- What needs to be done:
Retype the records below exactly as given, but only from the first line through the line with "Epilepsy is mostly", and without the pictures.

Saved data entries

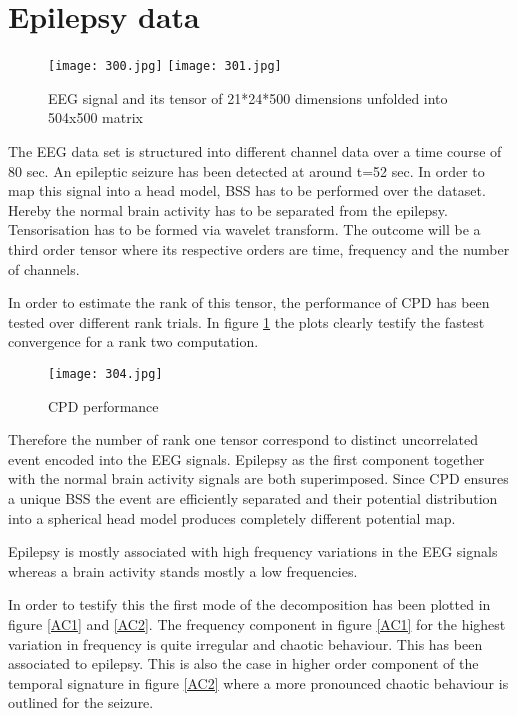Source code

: \section{Epilepsy data}


\begin{figure}[!htbp]
%
\centering
\texttt{[image: 300.jpg]}
\endminipage\hfill
{}%
\centering
\texttt{[image: 301.jpg]}
\endminipage\hfill
\caption{EEG signal and its tensor of 21*24*500 dimensions unfolded into  504x500 matrix}
\end{figure}

The EEG data set is structured into different channel data over a time course of 80 sec. An epileptic seizure has been detected at around t=52 sec. In order to map this signal into a head model, BSS has to be performed over the dataset. Hereby the normal brain activity has to be separated from the epilepsy. Tensorisation has to be formed via wavelet transform. The outcome will be a third order tensor where its respective orders are time, frequency and the number of channels. 

In order to estimate the rank of this tensor, the performance of CPD has been tested over different rank trials. In figure \ref{CPD-4} the plots clearly testify the fastest convergence for a rank two computation. 

\begin{figure}[!htbp]
\centering
\texttt{[image: 304.jpg]}
\caption{CPD performance}\label{CPD-4}
\end{figure}


Therefore the number of rank one tensor correspond to distinct uncorrelated event encoded into the EEG signals. Epilepsy as the first component together with the normal brain activity signals are both superimposed. Since CPD ensures a unique BSS the event are efficiently separated and their potential distribution into a spherical head model produces completely different potential map. 

Epilepsy is mostly associated with high frequency variations in the EEG signals whereas a brain activity stands mostly a low frequencies. 

In order to testify this the first mode of the decomposition has been plotted in figure \ref{AC1} and \ref{AC2}. The frequency component in figure \ref{AC1} for the highest variation in frequency is quite irregular and chaotic behaviour. This has been associated to epilepsy. This is also the case in higher order component of the temporal signature in figure \ref{AC2} where a more pronounced chaotic behaviour is outlined for the seizure.



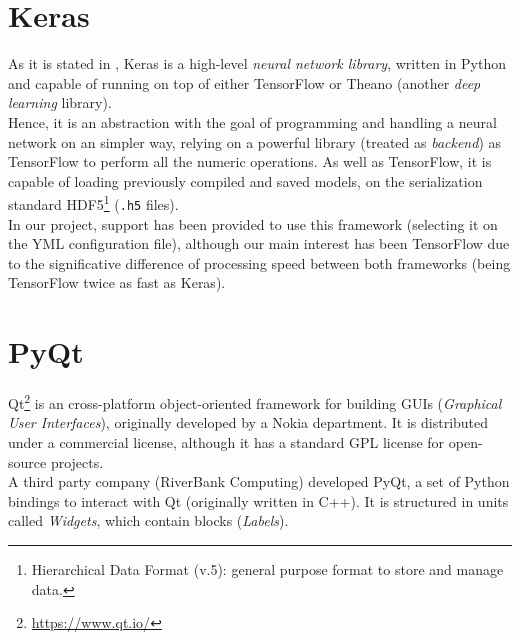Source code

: \section{Keras}
	As it is stated in \cite{dpascualhe}, Keras is a high-level \emph{neural network library}, written in Python and capable of running on top of either TensorFlow or Theano (another \emph{deep learning} library).\\
	
	Hence, it is an abstraction with the goal of programming and handling a neural network on an simpler way, relying on a powerful library (treated as \emph{backend}) as TensorFlow to perform all the numeric operations. As well as TensorFlow, it is capable of loading previously compiled and saved models, on the serialization standard HDF5\footnote{Hierarchical Data Format (v.5): general purpose format to store and manage data.} (\texttt{.h5} files).\\
	
	In our project, support has been provided to use this framework (selecting it on the YML configuration file), although our main interest has been TensorFlow due to the significative difference of processing speed between both frameworks (being TensorFlow twice as fast as Keras).
\section{PyQt}
	Qt\footnote{\url{https://www.qt.io/}} is an cross-platform object-oriented framework for building GUIs (\emph{Graphical User Interfaces}), originally developed by a Nokia department. It is distributed under a commercial license, although it has a standard GPL license for open-source projects.\\
	
	A third party company (RiverBank Computing) developed PyQt, a set of Python bindings to interact with Qt (originally written in C++). It is structured in units called \emph{Widgets}, which contain blocks (\emph{Labels}).\\
	
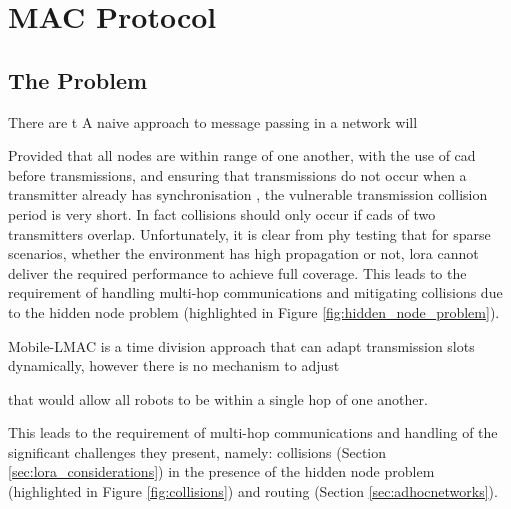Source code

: \chapter{MAC Protocol}
\section{The Problem}
There are t
A naive approach to message passing in a network will 




Provided that all nodes are within range of one another, with the use of \ac{cad} before transmissions, and ensuring that transmissions do not occur when a transmitter already has synchronisation \cite{3YP:LORA_SX12}, the vulnerable transmission collision period is very short. In fact collisions should only occur if \ac{cad}s of two transmitters overlap. Unfortunately, it is clear from \ac{phy} testing that for sparse scenarios, whether the environment has high propagation or not, \ac{lora} cannot deliver the required performance to achieve full coverage. This leads to the requirement of handling multi-hop communications and mitigating collisions due to the hidden node problem (highlighted in Figure \ref{fig:hidden_node_problem}).

Mobile-LMAC is a time division approach that can adapt transmission slots dynamically, however there is no mechanism to adjust 

 that would allow all robots to be within a single hop of one another. 


This leads to the requirement of multi-hop communications and handling of the significant challenges they present, namely: collisions (Section \ref{sec:lora_considerations}) in the presence of the hidden node problem (highlighted in Figure \ref{fig:collisions}) and routing (Section \ref{sec:adhocnetworks}). 


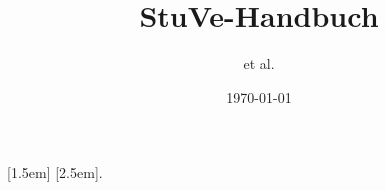 \title{StuVe-Handbuch}
\date{\today}
\author{et al.}

\usepackage[utf8]{inputenc}
\usepackage[T1]{fontenc}					%
\usepackage{lmodern}						%
\renewcommand{\familydefault}{\sfdefault}
\usepackage[ngerman]{babel}					%

\usepackage{geometry}
\usepackage{layout}							%
\usepackage{totcount}						%

\usepackage[final]{pdfpages}
\usepackage{graphicx}



\addto\captionsngerman{\renewcommand{\chaptername}{Teil}}

\usepackage{titlesec}
\usepackage{fancyhdr}

\renewcommand*{\chaptermark}[1]{ \markboth{\thechapter: ##1}{} }%


\titleformat{\chapter}[display]{\normalfont\huge\bfseries}{\flushright \chaptertitlename\ \thechapter}{5pt}{\flushright \Huge}

\makeatletter
\newcommand*{\toccontents}{\@starttoc{toc}}
\makeatother

\usepackage{titletoc}

[1.5em]{\small}{\contentslabel{1em}}{}{\contentspage}
[2.5em]{\footnotesize}{\contentslabel{1em}}{}{\titlerule*[0.3pc].{}\contentspage}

- Answer to this problem:
Source code

: \section{Epilepsy data}


\begin{figure}[!htbp]
%
\centering
\texttt{[image: 300.jpg]}
\endminipage\hfill
{}%
\centering
\texttt{[image: 301.jpg]}
\endminipage\hfill
\caption{EEG signal and its tensor of 21*24*500 dimensions unfolded into  504x500 matrix}
\end{figure}

The EEG data set is structured into different channel data over a time course of 80 sec. An epileptic seizure has been detected at around t=52 sec. In order to map this signal into a head model, BSS has to be performed over the dataset. Hereby the normal brain activity has to be separated from the epilepsy. Tensorisation has to be formed via wavelet transform. The outcome will be a third order tensor where its respective orders are time, frequency and the number of channels. 

In order to estimate the rank of this tensor, the performance of CPD has been tested over different rank trials. In figure \ref{CPD-4} the plots clearly testify the fastest convergence for a rank two computation. 

\begin{figure}[!htbp]
\centering
\texttt{[image: 304.jpg]}
\caption{CPD performance}\label{CPD-4}
\end{figure}


Therefore the number of rank one tensor correspond to distinct uncorrelated event encoded into the EEG signals. Epilepsy as the first component together with the normal brain activity signals are both superimposed. Since CPD ensures a unique BSS the event are efficiently separated and their potential distribution into a spherical head model produces completely different potential map. 

Epilepsy is mostly associated with high frequency variations in the EEG signals whereas a brain activity stands mostly a low frequencies. 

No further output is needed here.